6. En deuxième lieu, aux termes de l'article 8 de la convention européenne de sauvegarde des droits de l'homme et des libertés fondamentales : " 1. Toute personne a droit au respect de sa vie privée et familiale, de son domicile et de sa correspondance. ".

7. Mme B soutient qu'elle est entrée en France le 7 septembre 2015, qu'elle est sujette à diverses pathologies telles que de l'hypertension artérielle et de l'asthme et qu'elle a disposé d'un contrat de travail à durée déterminée. Toutefois, la requérante a bénéficié de titres de séjour en qualité d'étranger malade ne lui donnant pas vocation à s'installer durablement sur le territoire français.
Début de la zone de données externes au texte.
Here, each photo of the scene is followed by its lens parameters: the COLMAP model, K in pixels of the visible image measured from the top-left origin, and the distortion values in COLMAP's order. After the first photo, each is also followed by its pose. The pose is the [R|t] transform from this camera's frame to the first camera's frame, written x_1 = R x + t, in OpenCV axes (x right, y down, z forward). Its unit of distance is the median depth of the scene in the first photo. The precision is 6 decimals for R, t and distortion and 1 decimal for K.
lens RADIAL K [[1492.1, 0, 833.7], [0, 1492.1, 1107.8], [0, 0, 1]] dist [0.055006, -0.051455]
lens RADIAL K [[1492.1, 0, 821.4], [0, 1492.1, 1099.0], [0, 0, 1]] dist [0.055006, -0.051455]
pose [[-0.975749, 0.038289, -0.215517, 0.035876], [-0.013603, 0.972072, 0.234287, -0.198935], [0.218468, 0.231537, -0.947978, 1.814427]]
Si elle fait valoir qu'elle est insérée professionnellement, dès lors qu'elle a fait l'objet d'un contrat à durée déterminée à temps partiel de manière régulière en qualité d'assistante de vie depuis le 28 août 2021 et qu'elle s'est vue reconnaître la qualité de travailleur handicapé, ces circonstances ne sont pas suffisantes pour justifier un droit au séjour. Par ailleurs, ainsi qu'il a été dit au point 5, son état de santé est désormais stabilisé et ne présente aucune complication actuelle justifiant son admission sur le territoire français. Enfin, la requérante, qui ne démontre pas être particulièrement insérée dans la société française, est célibataire, sans charge de famille et ne démontre pas être isolée dans son pays d'origine où elle a vécu la plus grande partie de sa vie et où vivent ses deux enfants majeurs. Dans ces conditions, en refusant de lui délivrer son titre de séjour, la préfète du Loiret n'a pas méconnu l'article 8 de la convention européenne de sauvegarde des droits de l'homme et des libertés fondamentales et n'a pas entaché son arrêté d'une erreur manifeste dans l'appréciation de ses conséquences sur sa situation personnelle et familiale.
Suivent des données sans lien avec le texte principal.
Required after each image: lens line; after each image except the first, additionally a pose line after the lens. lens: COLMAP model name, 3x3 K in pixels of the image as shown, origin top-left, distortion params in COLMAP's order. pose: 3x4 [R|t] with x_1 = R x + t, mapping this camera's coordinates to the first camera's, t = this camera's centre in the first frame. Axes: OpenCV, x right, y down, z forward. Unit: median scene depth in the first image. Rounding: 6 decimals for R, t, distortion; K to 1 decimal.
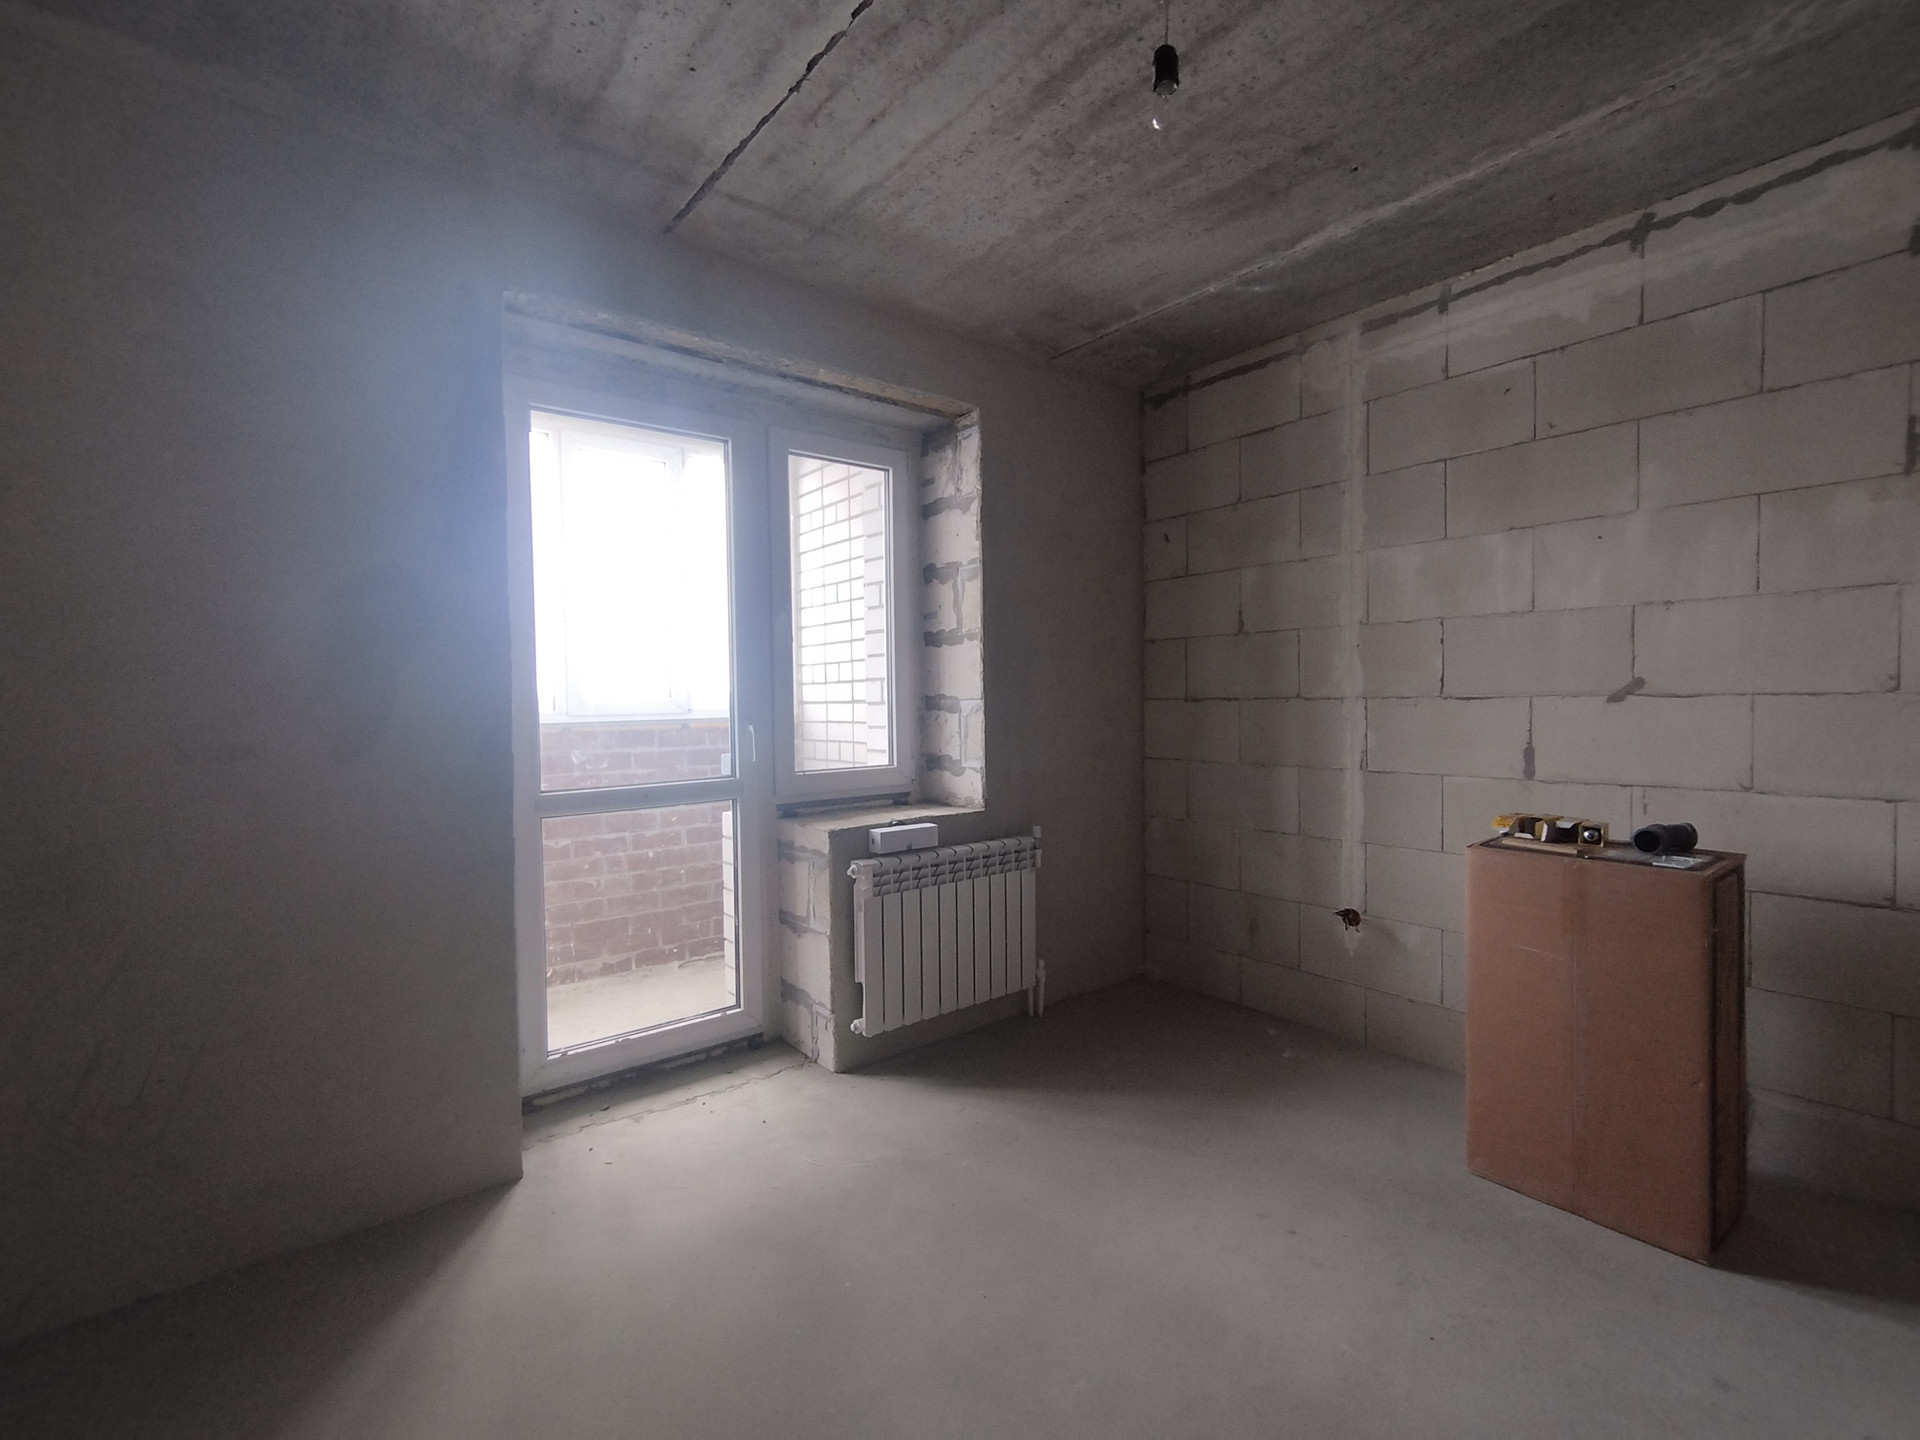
lens RADIAL K [[880.9, 0, 954.7], [0, 880.9, 722.8], [0, 0, 1]] dist [0.000782, 0.000744]
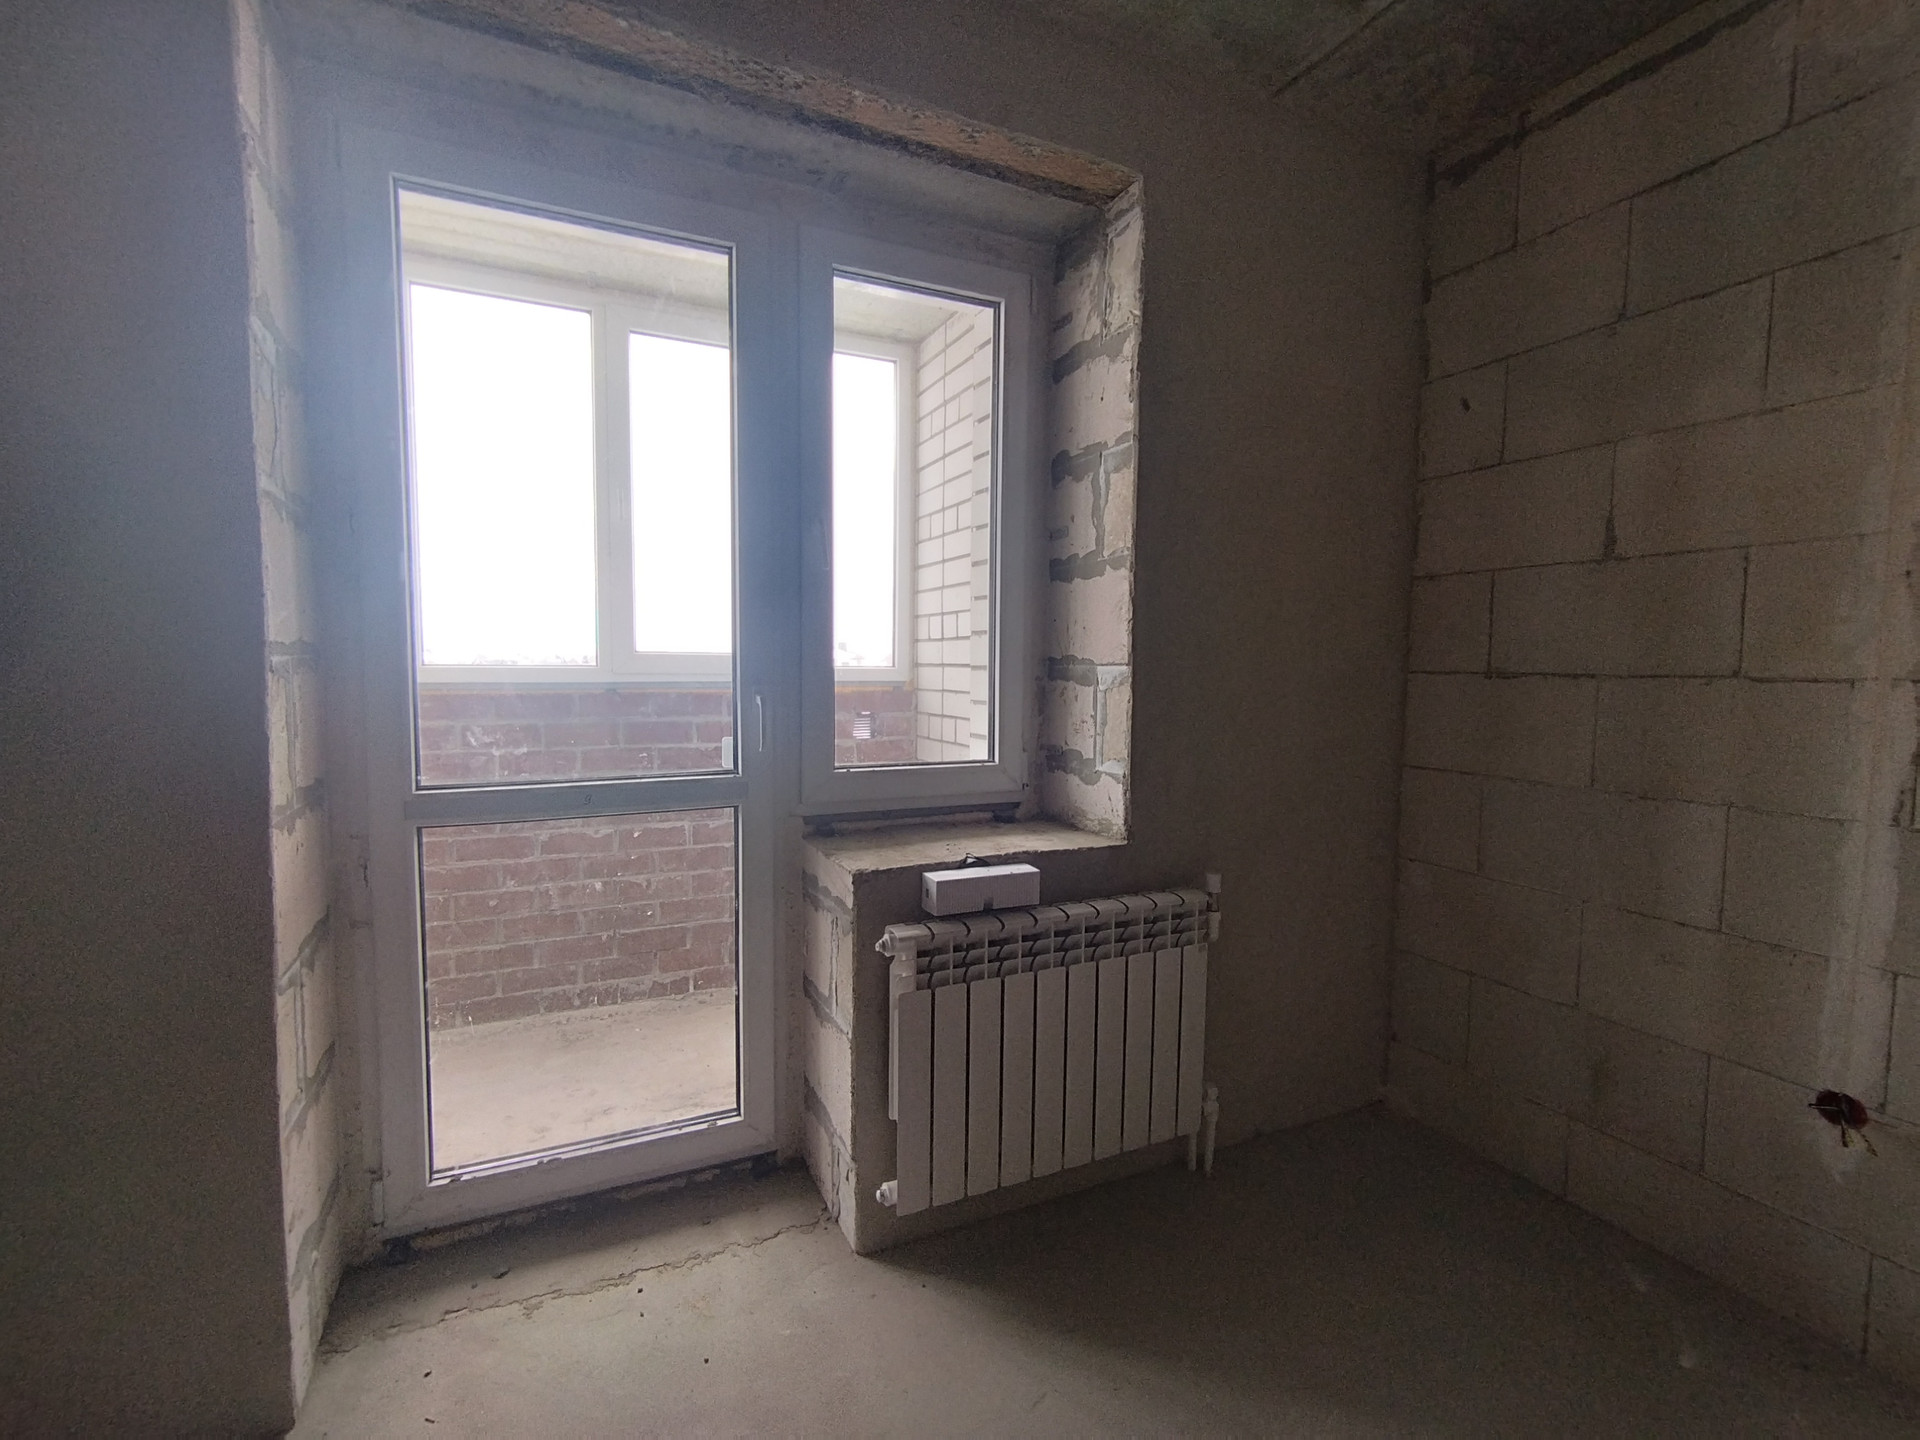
lens RADIAL K [[880.9, 0, 954.7], [0, 880.9, 722.8], [0, 0, 1]] dist [0.000782, 0.000744]
pose [[0.973852, 0.040486, -0.223545, 0.051625], [-0.031881, 0.998610, 0.041975, -0.008081], [0.224934, -0.033750, 0.973789, 0.374307]]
8. En dernier lieu, il ne ressort ni de l'arrêté attaqué, ni des autres pièces du dossier, que la préfète du Loiret n'aurait pas procédé à l'examen particulier de la situation de la requérante.

9. Il résulte de ce qui précède que Mme B n'est pas fondée à demander l'annulation de l'arrêté du 29 juillet 2022 en tant qu'il lui refuse le titre de séjour sollicité. Par suite, ses conclusions présentées à cette fin doivent être rejetées.

Sur la décision d'obligation de quitter le territoire français :

10. Il résulte de ce qui précède que la décision de refus du titre de séjour n'est pas entachée d'illégalité. Par suite, la décision portant obligation de quitter le territoire français n'a pas été prise sur le fondement d'une décision illégale. Dès lors, le moyen tiré d'une telle exception d'illégalité doit être écarté.

Sur les conclusions à fins d'injonction et d'astreinte :

11. Le présent jugement, qui rejette les conclusions à fin d'annulation, n'implique aucune mesure d'exécution. Par suite, les conclusions à fins d'injonction et d'astreinte présentées par Mme B doivent être rejetées.

Sur les frais du litige :

12. Par voie de conséquence du rejet des conclusions principales, les conclusions présentées sur le fondement des dispositions de l'article L. 761-1 du code de justice administrative et des articles 37 et 75 de la loi n°91-647 du 10 juillet 1991 sur l'aide juridique doivent être également rejetées.

D E C I D E :

Article 1er : La requête de Mme A B est rejetée.

Article 2 : Le présent jugement sera notifié à Mme A B et à la préfète du Loiret.

Délibéré après l'audience du 28 mai 2024 à laquelle siégeaient :

M. Guével, président,

M. Lombard, premier conseiller,

Mme Pajot, conseiller.

Rendu public par mise à disposition au greffe le 19 juillet 2024.

Le rapporteur,

Alexandre LOMBARD

Le président,

Benoist GUEVEL

Le greffier,

Benoît VESIN

La République mande et ordonne à la préfète du Loiret en ce qui la concerne ou à tous commissaires de justice à ce requis en ce qui concerne les voies de droit commun contre les parties privées, de pourvoir à l'exécution de la présente décision.